Recientemente, el actor protagonista de House of Cards, Kevin Spacey, anunció que vuelve al trabajo. Su carrera se vio anulada y su imágen destrozada por los medios y organizaciones que lo querían en la hoguera. Su condena mundial se dio a partir de la declaración de un hombre que dijo haber escuchado de un amigo que el actor lo había manoseado delante de su padre durante una reunión y que despues de una fiesta, el jóven decidió acostarse en la cama de Spacey y el actor al entrar, lo habría forzado a mantener relaciones. Todas esas supuestas declaraciones no fueron mas que un relato de un amigo de una persona fallecida. O sea, la víctima estaba muerta, pero la denuncia prosperó por un comentario.

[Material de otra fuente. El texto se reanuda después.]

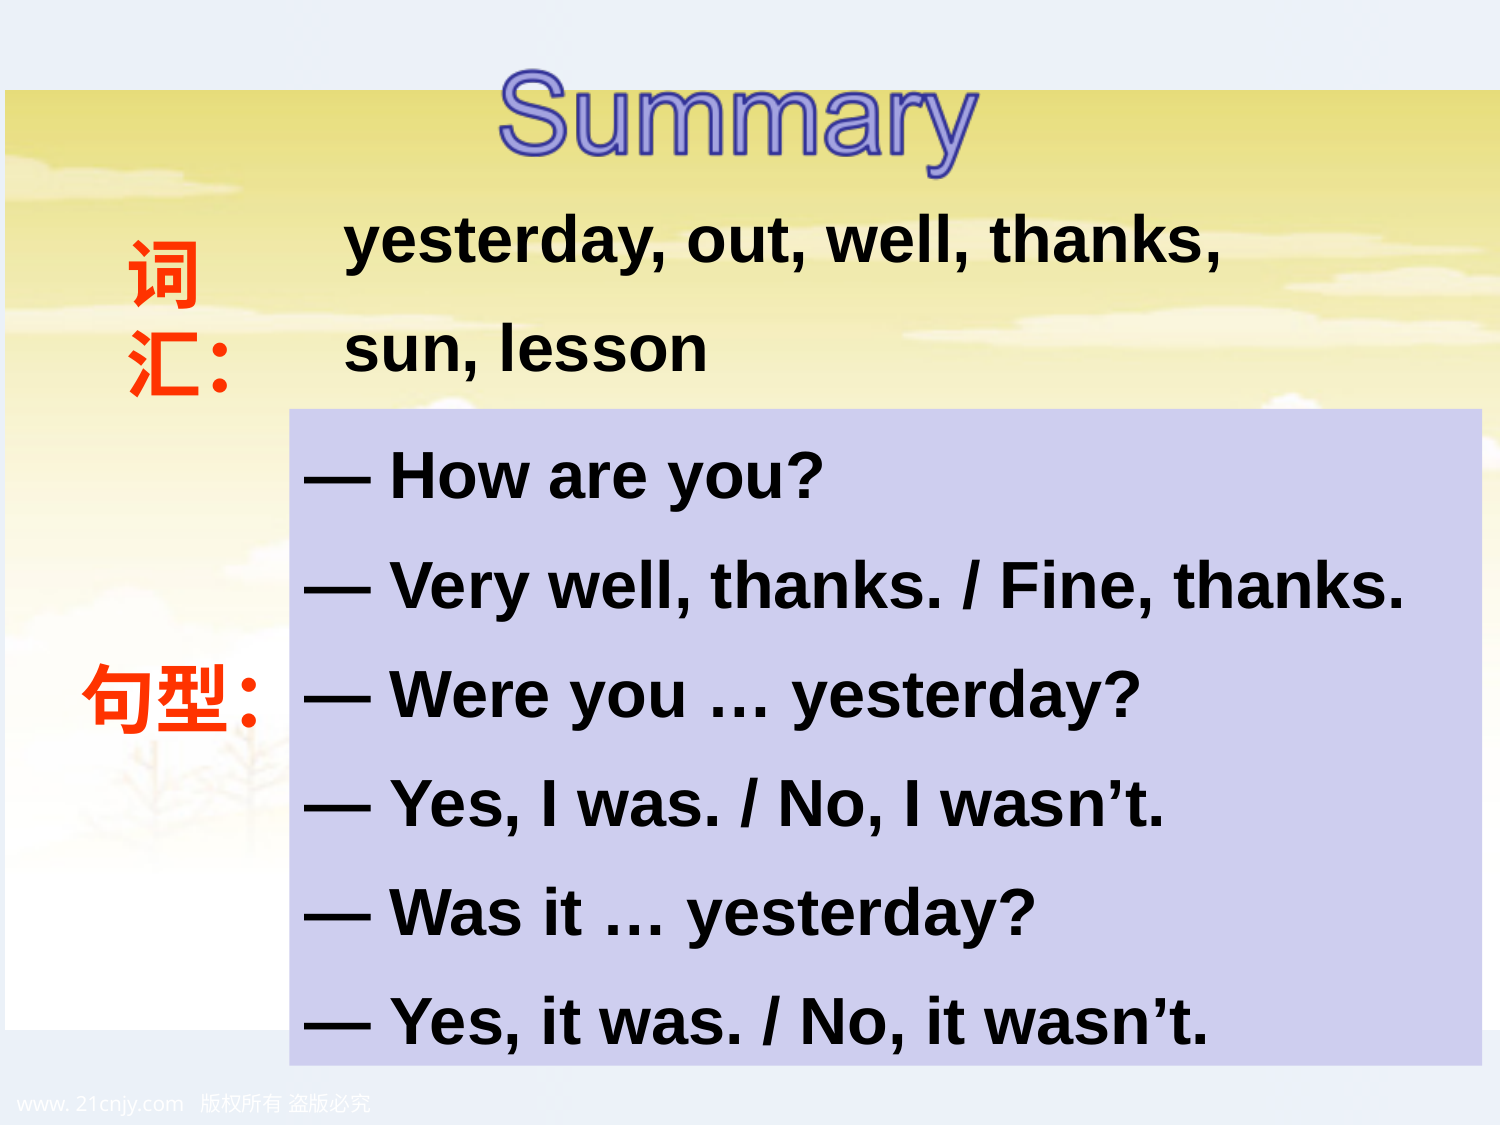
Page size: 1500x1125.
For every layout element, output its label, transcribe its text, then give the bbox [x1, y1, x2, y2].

picture [0, 0, 1500, 1125]
text_box — How are you? — Very well, thanks. / Fine, thanks. — Were you … yesterday? — Yes, I was. / No, I wasn’t. — Was it … yesterday? — Yes, it was. / No, it wasn’t. [289, 1030, 1483, 1066]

El caso de Cosby es diferente, pero los jueces desestimaron las «pruebas» y quedó en libertad después de dos años de cárcel.

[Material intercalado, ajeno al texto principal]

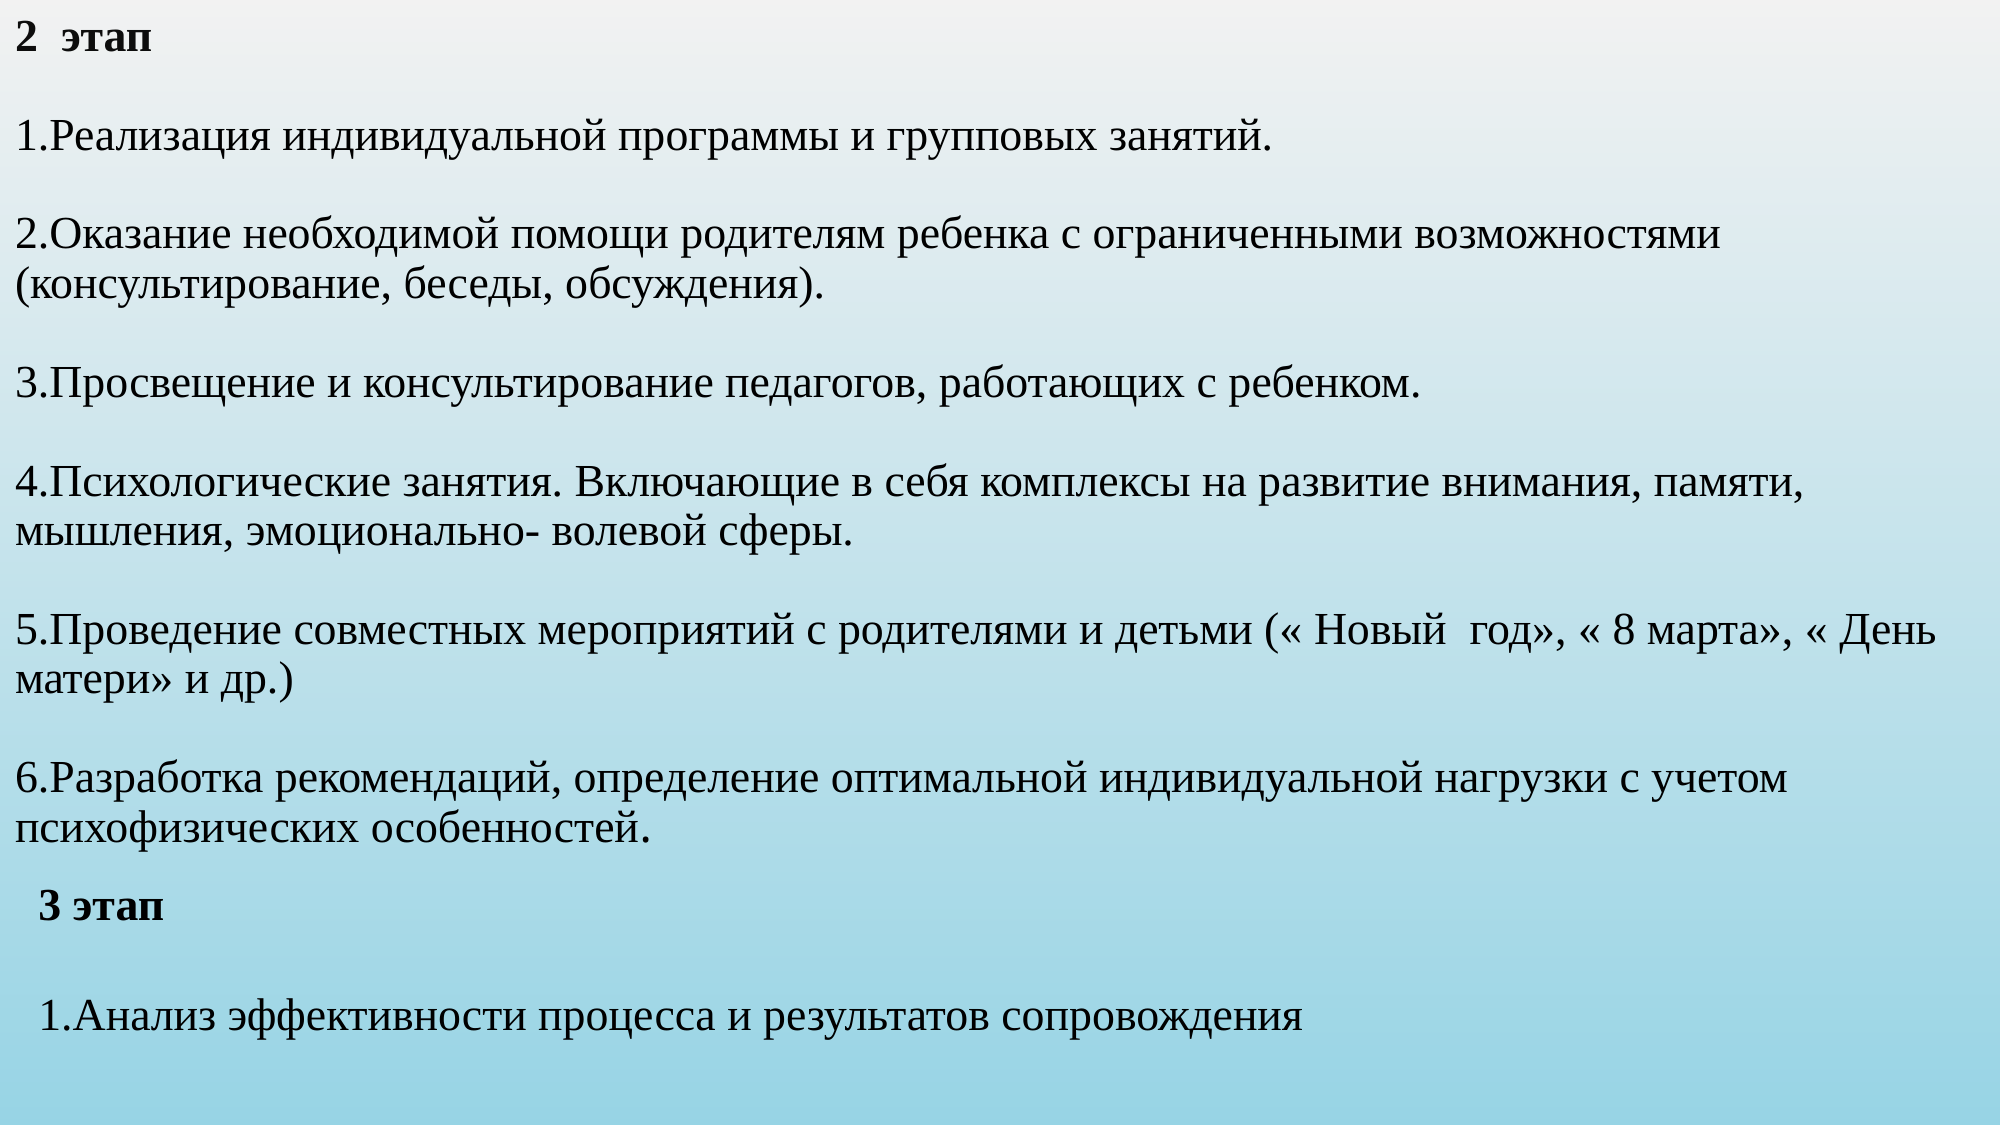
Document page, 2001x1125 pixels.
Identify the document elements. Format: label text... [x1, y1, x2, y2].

text_box 3 этап 1.Анализ эффективности процесса и результатов сопровождения [23, 867, 1887, 1048]
title 2 этап 1.Реализация индивидуальной программы и групповых занятий. 2.Оказание необходимой помощи родителям ребенка с ограниченными возможностями (консультирование, беседы, обсуждения). 3.Просвещение и консультирование педагогов, работающих с ребенком. 4.Психологические занятия. Включающие в себя комплексы на развитие внимания, памяти, мышления, эмоционально- волевой сферы. 5.Проведение совместных мероприятий с родителями и детьми (« Новый год», « 8 марта», « День матери» и др.) 6.Разработка рекомендаций, определение оптимальной индивидуальной нагрузки с учетом психофизических особенностей. [0, 140, 2000, 723]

Lo decidió la Corte Suprema de Pensilvania, que consideró que las declaraciones de las mujeres que testificaron estaban «contaminadas». El actor y comediante había sido sentenciado hace poco más de dos años.

La Corte Suprema de Pensilvania anuló la condena a 10 años de prisión que el actor y comediante Bill Cosby cumplía desde que lo sentenciaron hace poco más de dos años por abusar sexualmente de una mujer en 2004, por lo que quedará en libertad luego de que los jueces consideraran que las declaraciones de las mujeres que testificaron en primera instancia estaban «contaminadas».

Según informó el sitio especializado Variety, los magistrados expresaron también en su fallo una «preocupación por la creciente tendencia de algunos testimonios a convertirse en ataques al personaje», en referencia a las exposiciones que otras cinco mujeres, además de la denunciante, realizaron en ese primer juicio iniciado en 2015.

En esa oportunidad, la modelo Janice Dickinson y otras cuatro víctimas aseguraron frente al juez Steven O’Neill que Cosby, de 83 años, las había incapacitado y agredido en otros incidentes, lo cual le permitió a los fiscales de la causa demostrar que el comediante poseía un patrón en sus ataques.

Sin embargo, el equipo legal del acusado argumentó que los testimonios eran «anticuados» y «diferentes» a las acusaciones criminales y que no deberían haber sido permitidos en el proceso, por lo que en 2019 la Corte Suprema dictaminó que el actor estaba en condiciones de apelar la condena que había recibido por haber abusado de una ex empleada universitaria luego de suministrarle estupefacientes.